**YOUR GOAL**
Quote the entries below verbatim, starting with the line that contains "Rendered at 1626 by 1125 pixels." and continuing through the line that contains "text_box Criticità [280, 542, 884, 602]".

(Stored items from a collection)
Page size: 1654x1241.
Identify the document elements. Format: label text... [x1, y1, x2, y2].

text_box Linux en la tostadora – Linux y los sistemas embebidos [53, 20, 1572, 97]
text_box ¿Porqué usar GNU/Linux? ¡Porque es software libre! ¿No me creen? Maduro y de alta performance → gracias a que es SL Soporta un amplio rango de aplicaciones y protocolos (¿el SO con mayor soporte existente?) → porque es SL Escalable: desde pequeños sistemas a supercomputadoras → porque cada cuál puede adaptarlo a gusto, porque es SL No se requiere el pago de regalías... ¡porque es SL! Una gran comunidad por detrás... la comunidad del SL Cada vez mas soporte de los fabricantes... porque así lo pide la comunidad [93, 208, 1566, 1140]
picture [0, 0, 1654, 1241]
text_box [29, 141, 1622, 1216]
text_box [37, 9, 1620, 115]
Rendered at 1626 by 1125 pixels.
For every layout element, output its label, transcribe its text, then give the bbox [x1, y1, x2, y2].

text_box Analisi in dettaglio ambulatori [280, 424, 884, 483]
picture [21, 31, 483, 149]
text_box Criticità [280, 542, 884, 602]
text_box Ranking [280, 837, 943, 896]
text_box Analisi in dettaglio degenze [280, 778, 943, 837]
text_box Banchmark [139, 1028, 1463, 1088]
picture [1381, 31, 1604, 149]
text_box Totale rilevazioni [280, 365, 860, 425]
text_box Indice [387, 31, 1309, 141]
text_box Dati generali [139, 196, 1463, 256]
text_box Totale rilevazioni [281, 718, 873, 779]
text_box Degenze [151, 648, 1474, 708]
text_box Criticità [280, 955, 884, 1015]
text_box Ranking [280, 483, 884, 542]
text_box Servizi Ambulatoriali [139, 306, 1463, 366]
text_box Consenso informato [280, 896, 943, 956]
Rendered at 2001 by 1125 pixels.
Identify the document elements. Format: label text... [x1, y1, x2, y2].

**SOLVED PROBLEM**
Rendered at 1626 by 1125 pixels.
For every layout element, output its label, transcribe its text, then give the bbox [x1, y1, x2, y2].

text_box Analisi in dettaglio ambulatori [280, 424, 884, 483]
picture [21, 31, 483, 149]
text_box Criticità [280, 542, 884, 602]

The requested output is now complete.